──────── Passage to read

The ship has already sailed on Suisei no Gargantia being a masterpiece, or even the best series of the season – both of which certainly seemed like strong possibilities after the brilliant fourth episode. But I still have high hopes for the show, because it has a world of things going for it – gorgeous animation, a great twist on mecha tropes, and some of the best characters of any Gen series (and some of the worst, in fairness). Most importantly it has a central dilemma that, like so many (unsolved) ones that Gen proposes, is a catalyst for real intellectual discourse and debate. That alone makes Ganrgantia a rarity among anime.
There are brilliant impulses behind much of what this series does, but it makes an awful lot of missteps that seem rather shocking for a show with this kind of potential. I won’t rehash the ones that have been discussed at length here already, but for my money Lukkage (I still say it should be LaCage) and her sex slaves or whatever the hell they are were one of the most egregious. Because their appearance was mercifully brief they don’t constitute one of the biggest stumbles for Gargantia, but I had an ugly suspicion they’d be back – the rule of thumb with anime is that if there’s no body, they’re not dead (and even then…). But to see them inserted in the middle of the crucial turn in the plot as we begin the final arc is pretty disheartening, I have to admit.
There are other problems with this episode, too, and they speak to the larger problems with Gargantia as a series. Pinion has never been especially helpful to the show trying to be special – he’s as stock as they come, a classic butt-monkey who’s role as a crucial plot-driver has never been a strength. This is that split personality in its most blatant form: Gargantia at its best is one of the most dignified and thoughtful anime around, even elegant. But it’s also prone to crude, crass, and outright silly displays that undermine that dignity and leave me wondering just what sort of show this is. Perhaps Urobuchi Gen’s celebrated lack of daily control over the series is the problem, and it would have been much more consistent if he’d taken his usual approach. That would bring its own set of problems with it, of course, but I have no doubt some of the lowbrow would have been mitigated.

────────────────
──────── Record list

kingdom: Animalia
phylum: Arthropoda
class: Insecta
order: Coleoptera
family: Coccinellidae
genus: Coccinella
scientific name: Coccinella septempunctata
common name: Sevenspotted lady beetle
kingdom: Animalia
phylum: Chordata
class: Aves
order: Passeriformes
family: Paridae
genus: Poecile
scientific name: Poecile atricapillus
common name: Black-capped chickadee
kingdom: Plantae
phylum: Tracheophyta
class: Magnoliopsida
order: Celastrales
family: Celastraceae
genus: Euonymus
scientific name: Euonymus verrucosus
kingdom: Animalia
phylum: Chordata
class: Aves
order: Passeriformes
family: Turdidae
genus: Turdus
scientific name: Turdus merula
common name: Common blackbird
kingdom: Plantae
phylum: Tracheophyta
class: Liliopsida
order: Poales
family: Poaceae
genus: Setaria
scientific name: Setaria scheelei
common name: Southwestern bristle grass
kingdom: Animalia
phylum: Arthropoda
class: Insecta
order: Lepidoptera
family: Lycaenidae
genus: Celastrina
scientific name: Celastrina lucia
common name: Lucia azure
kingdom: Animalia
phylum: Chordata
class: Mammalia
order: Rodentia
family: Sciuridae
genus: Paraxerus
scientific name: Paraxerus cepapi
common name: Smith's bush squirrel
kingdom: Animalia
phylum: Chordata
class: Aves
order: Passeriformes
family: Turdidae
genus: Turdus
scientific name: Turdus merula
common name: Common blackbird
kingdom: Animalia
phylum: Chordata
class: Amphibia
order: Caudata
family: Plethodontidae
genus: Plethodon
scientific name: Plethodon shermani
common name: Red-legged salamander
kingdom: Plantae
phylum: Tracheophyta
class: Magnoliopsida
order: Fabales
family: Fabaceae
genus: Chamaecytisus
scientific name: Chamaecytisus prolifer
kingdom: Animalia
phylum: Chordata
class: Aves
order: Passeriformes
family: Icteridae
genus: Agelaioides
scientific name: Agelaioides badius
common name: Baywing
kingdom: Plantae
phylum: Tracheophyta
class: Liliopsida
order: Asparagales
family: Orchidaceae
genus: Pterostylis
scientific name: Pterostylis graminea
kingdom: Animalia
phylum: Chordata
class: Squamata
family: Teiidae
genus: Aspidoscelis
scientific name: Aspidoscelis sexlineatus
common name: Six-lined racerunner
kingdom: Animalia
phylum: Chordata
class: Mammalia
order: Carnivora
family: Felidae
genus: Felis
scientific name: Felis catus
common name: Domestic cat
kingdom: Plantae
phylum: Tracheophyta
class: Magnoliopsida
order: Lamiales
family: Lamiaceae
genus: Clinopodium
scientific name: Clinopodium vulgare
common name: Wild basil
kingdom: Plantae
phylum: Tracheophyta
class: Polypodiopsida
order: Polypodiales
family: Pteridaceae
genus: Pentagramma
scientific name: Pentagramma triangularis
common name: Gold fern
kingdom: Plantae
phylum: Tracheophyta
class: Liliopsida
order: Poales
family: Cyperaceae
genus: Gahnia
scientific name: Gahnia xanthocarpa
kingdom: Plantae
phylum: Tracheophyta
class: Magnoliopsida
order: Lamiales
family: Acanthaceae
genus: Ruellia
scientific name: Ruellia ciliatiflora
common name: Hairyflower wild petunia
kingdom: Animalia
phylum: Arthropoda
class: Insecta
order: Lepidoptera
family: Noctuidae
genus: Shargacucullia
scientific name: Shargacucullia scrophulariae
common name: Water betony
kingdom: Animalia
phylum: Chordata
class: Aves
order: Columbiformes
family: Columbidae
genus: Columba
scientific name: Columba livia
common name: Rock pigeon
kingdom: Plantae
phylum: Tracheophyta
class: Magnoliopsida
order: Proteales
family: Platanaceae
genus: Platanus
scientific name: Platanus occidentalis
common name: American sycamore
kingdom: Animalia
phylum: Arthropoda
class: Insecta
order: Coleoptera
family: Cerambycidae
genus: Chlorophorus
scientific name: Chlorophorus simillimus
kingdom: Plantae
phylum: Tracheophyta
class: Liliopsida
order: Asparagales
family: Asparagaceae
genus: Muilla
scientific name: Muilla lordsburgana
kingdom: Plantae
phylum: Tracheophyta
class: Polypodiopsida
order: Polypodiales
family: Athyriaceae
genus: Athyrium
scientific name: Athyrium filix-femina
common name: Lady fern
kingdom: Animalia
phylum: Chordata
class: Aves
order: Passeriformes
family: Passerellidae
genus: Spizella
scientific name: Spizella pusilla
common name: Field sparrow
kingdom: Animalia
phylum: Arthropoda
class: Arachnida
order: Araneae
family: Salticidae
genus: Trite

────────────────

Task directions
How would you render this sentence from the Gargantia review in Spanish: "There are other problems with this episode, too, and they speak to the larger problems with Gargantia as a series."?

Answer to the task
Este episodio también tiene otros problemas, y estos reflejan los problemas más amplios de Gargantia como serie.